Antes de ser sacrifico e renúncia, a Quaresma é um desafio de apaixonamento e entrega a Jesus Cristo na Igreja e no mundo (ler os nº 109 e 110 da Sacrossanctum Concilium, Vaticano II).


Origens da Quaresma
Desde o séc. II que existe na Igreja um tempo de preparação para a Páscoa em que se pratica o jejum durante alguns dias. A Quaresma, ou melhor, nesse tempo, o tempo de preparação da Páscoa começou por ter apenas uma semana passando, depois, a três semanas em que se lia e meditava o Evangelho de João e, só depois, a 40 dias que se inspiram nos 40 dias que Jesus passou no deserto e que estão profundamente à definição do ministério de Jesus nas suas formas e valores objectivos e práticos de serviço, verdade e amor. A preparação de 40 dias (com jejum) iniciava-se, originalmente, a partir da sexta semana antes da Páscoa, mas como havia pelo meio seis domingos – e o Domingo nunca é dia de jejum – e se queria completar a simbologia dos 40 dias de Jesus no deserto, prolongou-se este tempo antecipando o seu início para a Quarta feira antes da sexta semana antes da Páscoa. Chamar-se-lhe-á, mais tarde “Quarta Feira de Cinzas”. No séc. IV encontramos já imensos testemunhos de uma organização deste tempo de preparação para a Páscoa. Vejam-se, por exemplo, as descrições dos ritos e costumes feitos pela peregrina Egéria em Itinerário de Egéria.
Do séc. IV ao VII-VIII temos o que se pode chamar o período áureo da Quaresma cristã, ao qual se começa a dar, por causa do carácter pascal, um forte carácter baptismal que se expressa nos ritos do catecumenado. Para entender bem a Quaresma há que dizer que no estabelecimento da sua cronologia da Quaresma teve uma grande importância a recordação dos quarenta (40) dias que Jesus passou no deserto em jejum, segundo o testemunho dos Evangelhos Sinópticos e o seu simbolismo. É um número que encontra muitas e significativas ressonâncias na simbologia de toda a história de Israel como Povo a caminho: 40 dias do dilúvio; 40 dias e noites de Moisés no Sinai; 40 dias que Elias caminha para o Horeb; 40 anos do Povo no Deserto; 40 dias em que Jonas pregou a penitência em Nínive.
É assim que ela se assume como um tempo especial em que a Comunidade Cristã, toda a Igreja, está chamada a este exercício de preparação para a Páscoa que tem, antes de mais, um carácter de verdadeira renovação espiritual (renascer...). Tradicionalmente insiste-se na trilogia oração, esmola e jejum mas sempre com o cuidado de não resumir este tempo a um tempo em que “se dizem mais umas orações”, um tempo em que se dão “mais umas esmolas”, ou um tempo em que, esforçada mas rancorosamente “se come menos um pouco”.

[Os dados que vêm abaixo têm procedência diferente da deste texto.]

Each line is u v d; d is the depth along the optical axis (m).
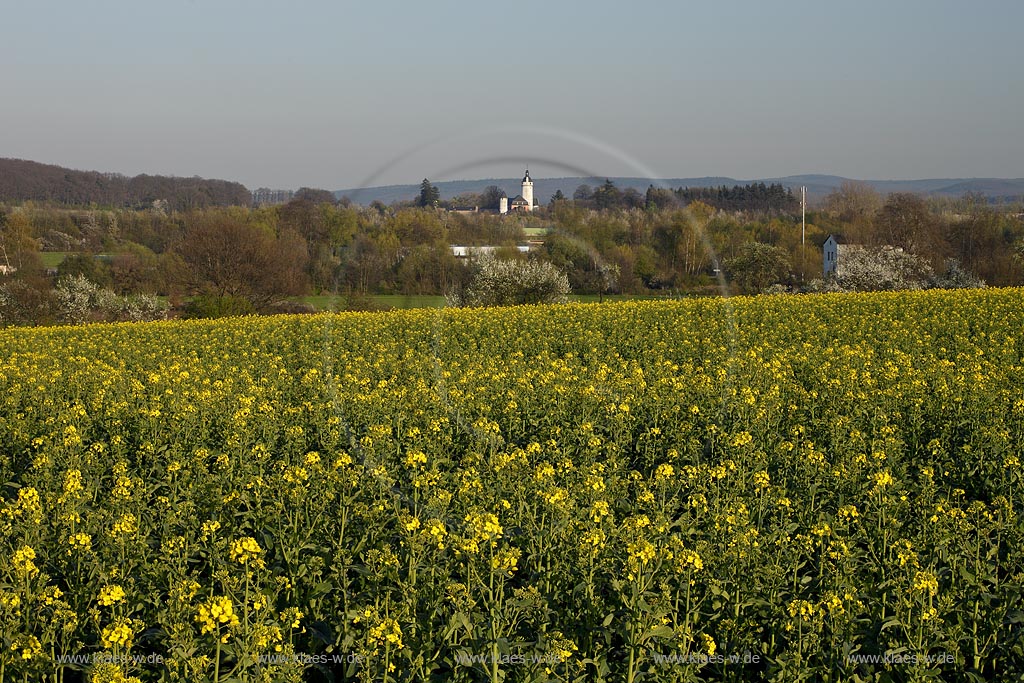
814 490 11.12
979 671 7.54
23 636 6.99
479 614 7.68
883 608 8.02
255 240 57.66
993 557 9.38
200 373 24.97
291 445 14.23
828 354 25.86
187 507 10.13
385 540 9.76
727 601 8.11
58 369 26.02
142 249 78.75
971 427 14.83
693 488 11.63
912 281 63.78
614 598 8.10
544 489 10.48
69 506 9.96
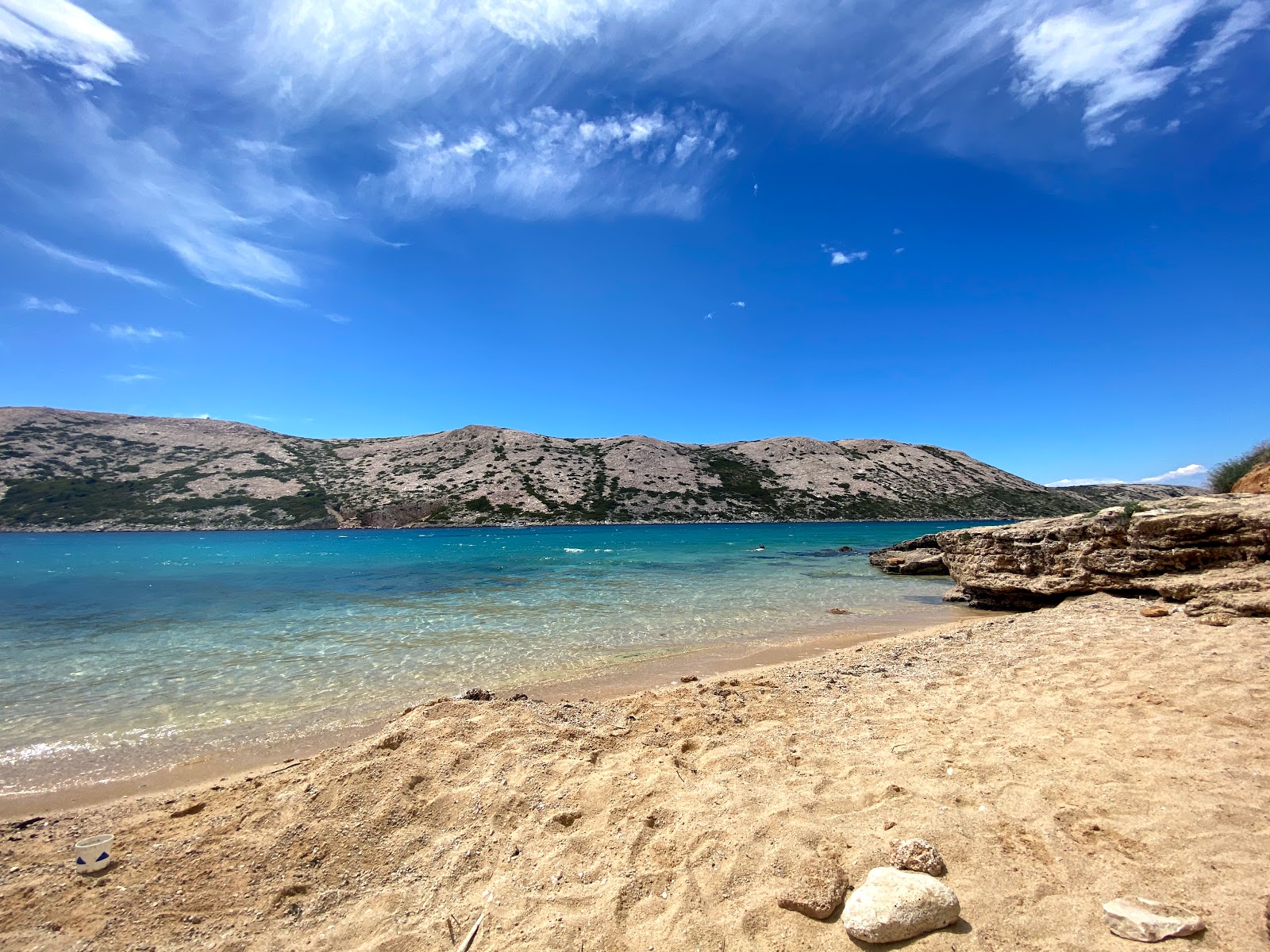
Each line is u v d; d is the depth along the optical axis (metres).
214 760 6.30
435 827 4.30
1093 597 12.66
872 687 7.52
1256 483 17.31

Vivências de Quaresma hoje
O sentido da Quaresma hoje está expresso e patente nos nº 109 e 110 da já citada Sacrossantum Concilium, a Constituição do Concílio Vaticano II sobre a Liturgia. Aí se recorda o seu sentido baptismal e penitencial, mas insiste-se também na escuta mais assídua da Palavra de Deus, e na maior dedicação à Oração:
- recuperação dos elementos baptismais (renuncio... credo...) (Cf. Ritual Baptismo)
- sentido pessoal e social do pecado (109 e 110 da SC insiste no jejum penitencial externo e interior)
Nesses mesmo números do mesmo Documento se reflecte também a teologia e espiritualidade da Quaresma
a) O mistério de Cristo na Quaresma: Jesus Cristo que se encaminha para Jerusalém (realização do Mistério pascal). Quaresma é celebração existencial deste doloroso mas luminoso caminho:
- O Protagonista é Cristo: vide textos do Ciclo A dominical: Jesus retira-se para o deserto para orar e jejuar, transfigura-se na montanha, encontra a Samaritana, cura o cego de nascença, chora a morte de Lázaro e ressuscita-o.
- O Modelo: Cristo que se retira ao deserto e com Jejum e oração vence o diabo com a Palavra de Deus
- O Mestre é Cristo (mestre das atitudes que nos chama a viver particularmente a partir da liturgia da Palavra dos dias feriais...)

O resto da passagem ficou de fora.